On Monday morning, police tape surrounded the house and street where the boy was attacked.

Local parish priest Father Peter Morgan, of St Anne's Church in Edge Hill, emerged from the house on Monday afternoon after meeting the family.

He said: "There is an awful lot of pain inside... They are broken, it is so, so sad."

The BBC's North of England correspondent, Nick Ravenscroft, said the youngster's identity was confirmed by the head teacher of St Clare's Roman Catholic Primary School in Wavertree.

People spoke of their shock at the death but complained there had been a problem with so-called dangerous dogs in the area.

Gillian Watson, 46, who heard the gunshot that destroyed the dog, said: "It's such a terrible thing to happen to a family.

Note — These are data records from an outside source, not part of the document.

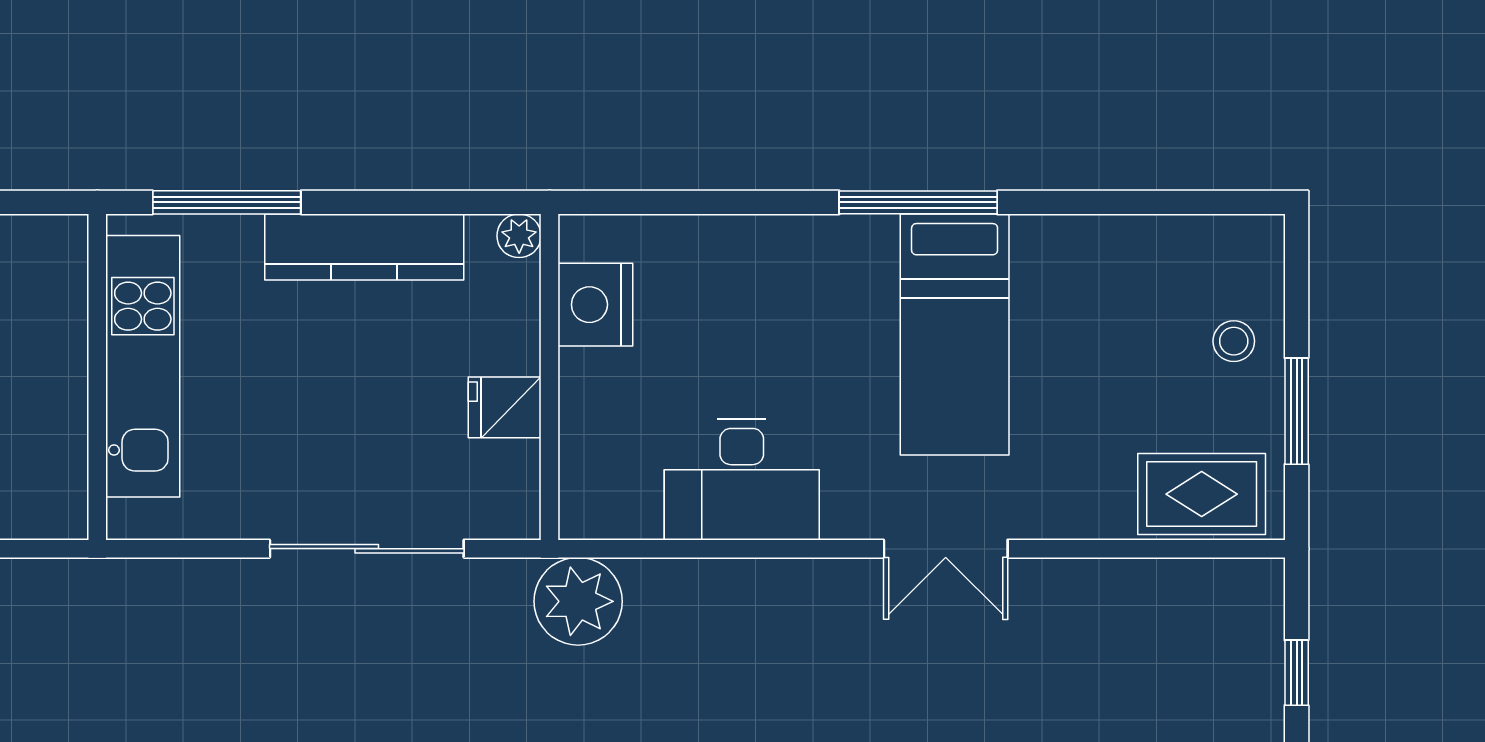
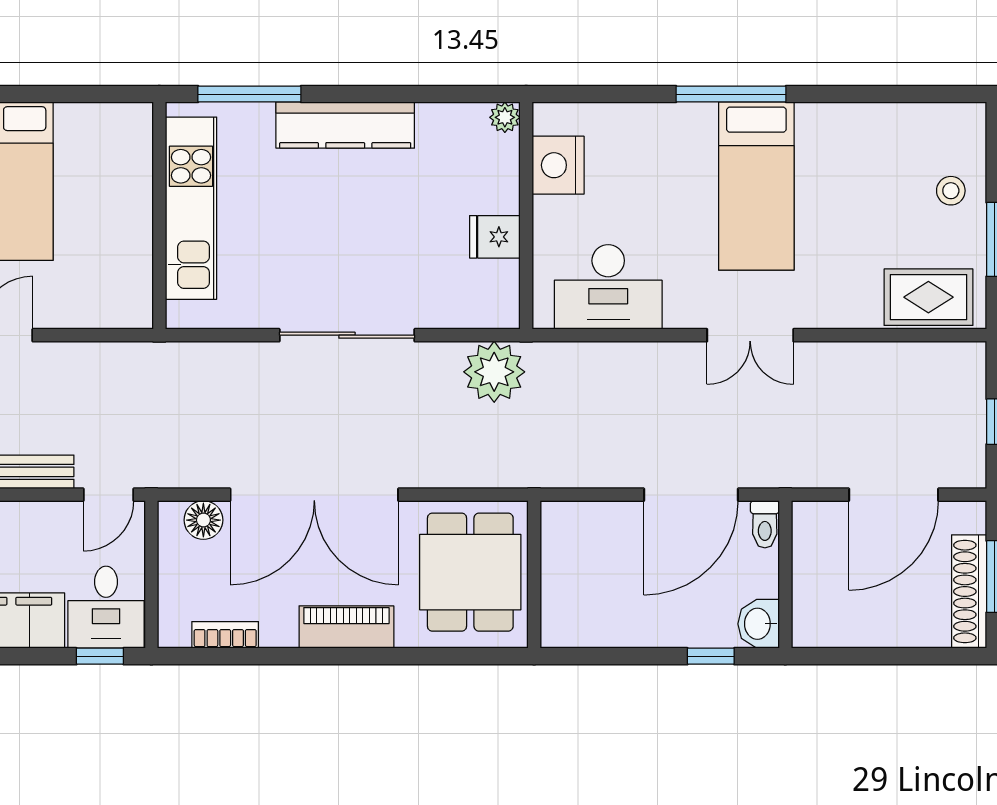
plant: (519, 236) -> (505, 117), moved
nightstand: (595, 305) -> (558, 165), moved
wall: (550, 377) -> (526, 216), moved
fridge: (505, 407) -> (495, 237), moved

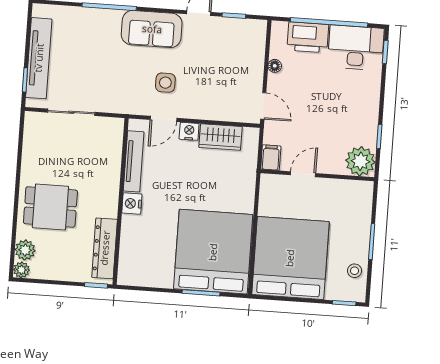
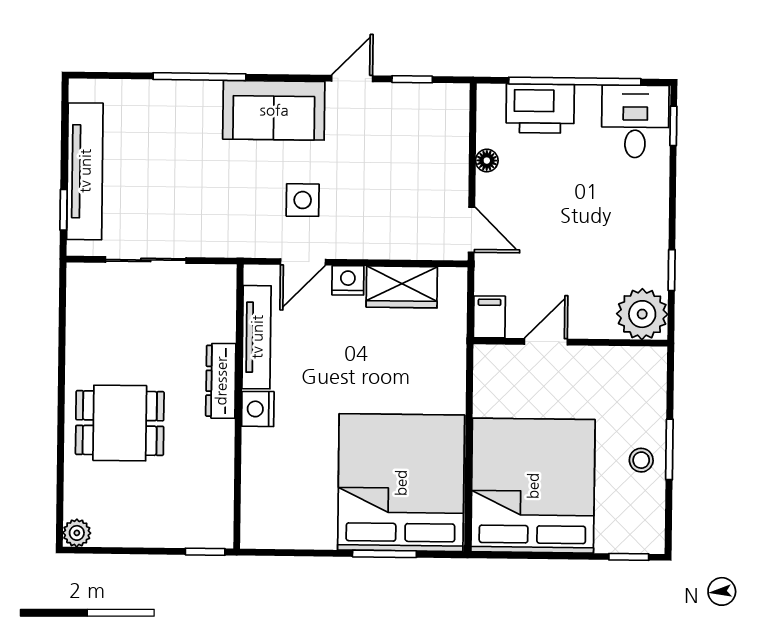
desk: (356, 48) -> (635, 121), width x0.73
dresser: (105, 248) -> (221, 381), moved, width x0.73, depth x0.80
plant: (25, 250) -> (81, 499), removed
stool: (355, 271) -> (641, 460), moved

"There are lots of dangerous-type dogs around here. You always see young lads with pit bull dogs roaming around.

"I have a dog myself and when I take him for a walk sometimes it's quite terrifying because you think your dog is going to be attacked."

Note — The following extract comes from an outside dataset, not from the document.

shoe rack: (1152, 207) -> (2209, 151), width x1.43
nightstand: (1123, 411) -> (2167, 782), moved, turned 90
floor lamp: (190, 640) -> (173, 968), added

Another neighbour, who did not want to be named, said residents had complained to the local Housing Association about the problem.

He said: "You see them all the time, they're huge animals and it is very threatening."

The attack comes nearly three years after the death of Ellie Lawrenson, a five-year-old killed by her uncle's pit bull terrier on New Year's Day 2007, just a few miles away in St Helens.

Merseyside Police held a dangerous dogs amnesty after her death in which more than 80 illegally-held dogs were seized."

How are pit bulls in any way relevant to this case? They had the decency to admit that the dog's breed hadn't yet been identified (I dunno, chief, whaddya think he looks like?) That being said, how did they attempt to loosely string together the rationale that pit bulls were somehow magically responsible for this? I am so sick of seeing inane comments like "I take my dog for walks and I'm afraid he's going to be attacked." What does that have to do with pit bulls? Any dog off leash may be inclined to attack the dog you're walking. If you allow your dog to get close enough to an aggressive, leashed dog that it attacks then it's nobody's fault but your own. This possibility has absolutely nothing to do with any specific breed of dog. They mention neighbors being concerned with "so-called dangerous dogs" which as evidenced by the remainder of the article is purely a reference to pit bulls. Not to dogs actually displaying aggressive behavior like the one who killed this little boy. The circumstances of the attack are hardly mentioned in the article. The only descriptors of the dog are that it was in an "agitated state" and that it was in the front garden. We don't even know if it was a loose dog, for all we know it could have been that the boy entered someone else's fenced front yard and the dog killed him. In which case, how can we place responsibility on the dog over the caretaker of the child who allowed this to happen? Regardless, you can't make any judgment with information that is this vague. I will never understand how people are able to redirect their attention from the the issue at hand to the completely unrelated idea of "aggressive breeds" that were not even involved in the attack! You can start your unfounded mud-slinging when the dog is "identified" as a pit bull, and not a moment before. Also interesting to note that they failed to mention that the number of dog bites in Britain has tripled since they passed the Dangerous Dogs Act in 1991.